EXTRACT TO READ:
• • •
Unicode conversion issues - c++

Here is a beginner question on Unicode. I'm using Embarcadero C++ Builder 2009, where they supposedly changed the default strings to use Unicode.
I type various symbols in my source editor, that aren't part of the standard "7-bit ASCII".
My program is using the String type of C++ Builder to fetch user input.
I am also adding input manually by setting a value to a wchar_t.
It would seem that there are conflicts in how the symbols are interpreted. Sometimes I get a symbol with for example the code 0x00C7 ('Ç'), but sometimes the same symbol is coded as 0xFFC7, for example in the source code editor. To my understanding, the former is proper Unicode, the latter is "something else". Can someone confirm this?
I wonder where this "something else" encoding is coming from, and how to get rid of it?
EDIT: Further research: it seems that one place where the 0xFF** encoding appears is when I do something like this:
string str = ...;
wchar_t wch = (wchar_t)str[i];
Same result no matter if it is std::string or VCL String. Is wchar_t not the same as Unicode?

I'm guessing the problem is that in your compiler char is signed (the standard allows it to be either signed or unsigned, it's implementation-defined/specific). As such, whenever you convert chars that have bit 7 set to 1 (0x80 through 0xFF) into any larger integer type, it's treated as a negative value and it gets sign-extended to preserve the negative value, or, in other words, this bit 7 gets copied to bit 8, bit 9 and so on, into all higher bits of the bigger integer type. So, 0xC7 can turn into 0xFFC7 and 0xFFFFFFC7. To prevent that from happening, cast chars to unsigned chars first.

The wide character type w_type is implementation-defined and need not correspond to the concept of Unicode character. Check out the description of w_type in the Unicode Standard.
If “Ç” is changed to 0xFFC7, it looks very much like sign extension, i.e. the character is internally stored as byte 0xC7 which is then taken as a signed 8-bit integer and converted to a 16-bit integer with sign extension.

Related

Why C++ returns wrong codes of some characters, and how to fix this?

I have a simple line of code:
std::cout << std::hex << static_cast<int>('©');
This character's the Copyright Sign Emoji, its code's a9, but the app writes c2a9. The same happens to lots of Unicode characters. Another example: ™ (this's 2122) suddenly returns e284a2. Why C++ returns wrong codes of some characters, and how to fix this?
• • •
TASK REQUIREMENTS:
In the Unicode conversion thread, what does the first reply say to do with chars before converting them to a larger integer type?

SOURCE MATERIAL:
• • •
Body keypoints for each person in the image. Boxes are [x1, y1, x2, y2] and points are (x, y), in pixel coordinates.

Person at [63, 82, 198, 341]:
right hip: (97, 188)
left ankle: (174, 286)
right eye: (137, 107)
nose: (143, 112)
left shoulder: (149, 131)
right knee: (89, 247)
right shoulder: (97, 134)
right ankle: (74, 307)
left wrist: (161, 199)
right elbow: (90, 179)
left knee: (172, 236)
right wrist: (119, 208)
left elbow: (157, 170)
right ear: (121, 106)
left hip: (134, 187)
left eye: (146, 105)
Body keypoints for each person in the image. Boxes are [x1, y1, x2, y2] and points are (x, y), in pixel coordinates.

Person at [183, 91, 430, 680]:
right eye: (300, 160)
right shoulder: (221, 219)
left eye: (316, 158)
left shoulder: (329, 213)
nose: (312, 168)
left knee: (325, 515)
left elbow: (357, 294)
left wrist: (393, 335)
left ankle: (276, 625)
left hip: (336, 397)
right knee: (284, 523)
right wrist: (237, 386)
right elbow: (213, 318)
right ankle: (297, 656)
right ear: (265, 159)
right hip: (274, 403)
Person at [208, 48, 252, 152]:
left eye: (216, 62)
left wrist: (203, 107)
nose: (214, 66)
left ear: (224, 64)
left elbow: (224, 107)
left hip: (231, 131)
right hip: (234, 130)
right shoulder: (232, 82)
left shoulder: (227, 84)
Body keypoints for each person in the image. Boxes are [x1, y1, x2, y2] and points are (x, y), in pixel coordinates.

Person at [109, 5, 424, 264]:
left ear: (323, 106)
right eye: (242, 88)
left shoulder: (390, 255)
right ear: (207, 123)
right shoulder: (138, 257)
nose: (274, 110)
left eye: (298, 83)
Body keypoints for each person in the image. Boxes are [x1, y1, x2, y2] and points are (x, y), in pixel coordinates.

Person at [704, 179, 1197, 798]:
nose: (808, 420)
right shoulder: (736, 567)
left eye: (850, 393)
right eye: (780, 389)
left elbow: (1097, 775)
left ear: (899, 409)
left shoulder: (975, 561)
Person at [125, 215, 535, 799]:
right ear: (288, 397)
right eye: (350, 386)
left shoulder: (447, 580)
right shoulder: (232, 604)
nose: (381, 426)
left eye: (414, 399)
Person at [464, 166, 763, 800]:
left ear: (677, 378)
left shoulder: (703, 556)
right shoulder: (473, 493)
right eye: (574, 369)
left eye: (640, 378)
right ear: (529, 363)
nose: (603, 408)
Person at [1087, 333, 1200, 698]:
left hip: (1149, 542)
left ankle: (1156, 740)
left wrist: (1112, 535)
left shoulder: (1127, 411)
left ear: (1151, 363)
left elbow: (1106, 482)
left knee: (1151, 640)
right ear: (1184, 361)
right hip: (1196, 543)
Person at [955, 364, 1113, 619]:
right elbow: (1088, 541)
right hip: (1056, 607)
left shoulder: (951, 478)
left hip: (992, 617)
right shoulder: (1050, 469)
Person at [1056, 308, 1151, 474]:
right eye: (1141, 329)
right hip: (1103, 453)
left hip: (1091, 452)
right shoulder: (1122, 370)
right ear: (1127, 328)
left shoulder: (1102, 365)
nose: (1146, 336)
• • •
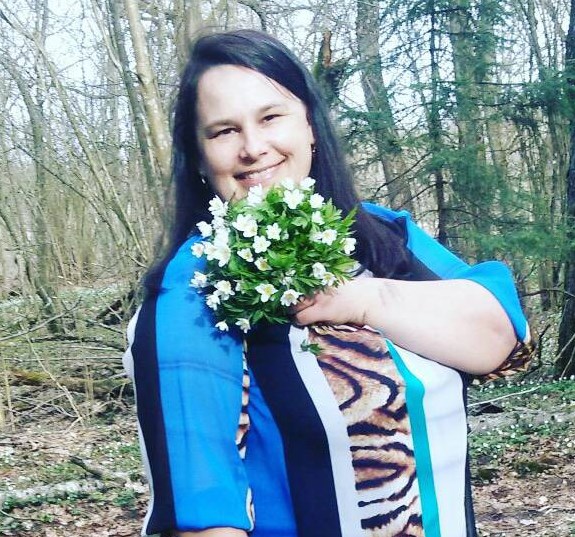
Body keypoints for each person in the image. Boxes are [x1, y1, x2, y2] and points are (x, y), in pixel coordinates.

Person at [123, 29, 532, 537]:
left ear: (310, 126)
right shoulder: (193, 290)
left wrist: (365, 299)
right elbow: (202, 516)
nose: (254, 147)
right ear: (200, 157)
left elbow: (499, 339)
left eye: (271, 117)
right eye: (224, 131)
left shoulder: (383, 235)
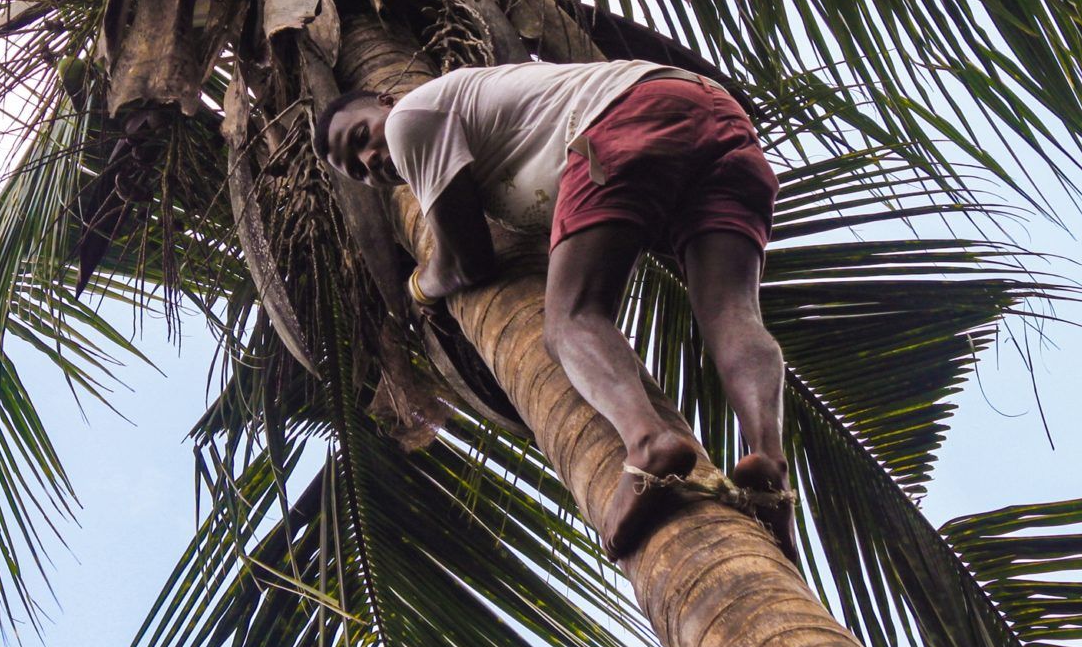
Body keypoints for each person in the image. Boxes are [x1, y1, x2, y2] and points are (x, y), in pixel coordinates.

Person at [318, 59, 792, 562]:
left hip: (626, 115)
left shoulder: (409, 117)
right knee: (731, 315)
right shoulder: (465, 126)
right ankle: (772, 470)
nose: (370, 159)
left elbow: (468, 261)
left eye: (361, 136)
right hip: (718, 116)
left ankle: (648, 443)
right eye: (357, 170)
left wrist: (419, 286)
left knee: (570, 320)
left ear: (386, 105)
• • •
ANSWER SECTION:
Cast them to unsigned chars first.